学术文献库

Machine learning models in the wild have been shown to be vulnerable to Trojan attacks during training. Although many detection mechanisms have been proposed, strong adaptive attackers have been shown to be effective against them. In this paper, we aim to answer the questions considering an intelligent and adaptive adversary: (i) What is the minimal amount of instances required to be Trojaned by a strong attacker? and (ii) Is it possible for such an attacker to bypass strong detection mechanisms? We provide an analytical characterization of adversarial capability and strategic interactions between the adversary and detection mechanism that take place in such models.
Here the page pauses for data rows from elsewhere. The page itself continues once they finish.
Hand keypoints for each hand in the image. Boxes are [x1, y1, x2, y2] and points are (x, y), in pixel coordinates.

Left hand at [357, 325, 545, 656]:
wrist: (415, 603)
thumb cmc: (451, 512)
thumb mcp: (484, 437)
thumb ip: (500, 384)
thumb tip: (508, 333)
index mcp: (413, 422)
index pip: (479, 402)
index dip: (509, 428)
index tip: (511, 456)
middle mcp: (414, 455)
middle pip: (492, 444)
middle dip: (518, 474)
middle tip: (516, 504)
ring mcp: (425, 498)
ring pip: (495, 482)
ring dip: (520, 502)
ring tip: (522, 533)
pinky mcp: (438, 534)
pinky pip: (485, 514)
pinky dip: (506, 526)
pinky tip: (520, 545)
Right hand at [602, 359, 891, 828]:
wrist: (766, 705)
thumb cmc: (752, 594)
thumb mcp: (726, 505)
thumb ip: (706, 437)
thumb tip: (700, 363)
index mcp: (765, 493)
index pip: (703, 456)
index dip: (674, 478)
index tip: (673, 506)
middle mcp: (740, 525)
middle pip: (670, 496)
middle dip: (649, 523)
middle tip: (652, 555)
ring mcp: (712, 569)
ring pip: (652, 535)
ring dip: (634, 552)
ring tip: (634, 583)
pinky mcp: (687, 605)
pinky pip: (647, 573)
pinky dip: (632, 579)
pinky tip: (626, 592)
We characterize adversary capability in terms of the fraction of the input dataset that can be embedded with a Trojan trigger. We show that the loss function has a submodular structure, which leads to the design of computationally efficient algorithms to determine this fraction with provable bounds on optimality. We propose a Submodular Trojan algorithm to determine the minimal fraction of samples to inject a Trojan trigger. To evade detection of the Trojaned model, we model strategic interactions between the adversary and Trojan detection mechanism as a two-player game. We show that the adversary wins the game with probability one, thus bypassing detection. We establish this by proving that output probability distributions of a Trojan model and a clean model are identical when following the Min-Max (MM) Trojan algorithm. We perform extensive evaluations of our algorithms on MNIST, CIFAR-10, and EuroSAT datasets. The results show that (i) with Submodular Trojan algorithm, the adversary needs to embed a Trojan trigger into a very small fraction of samples to achieve high accuracy on both Trojan and clean samples, and (ii) the MM Trojan algorithm yields a trained Trojan model that evades detection with probability 1.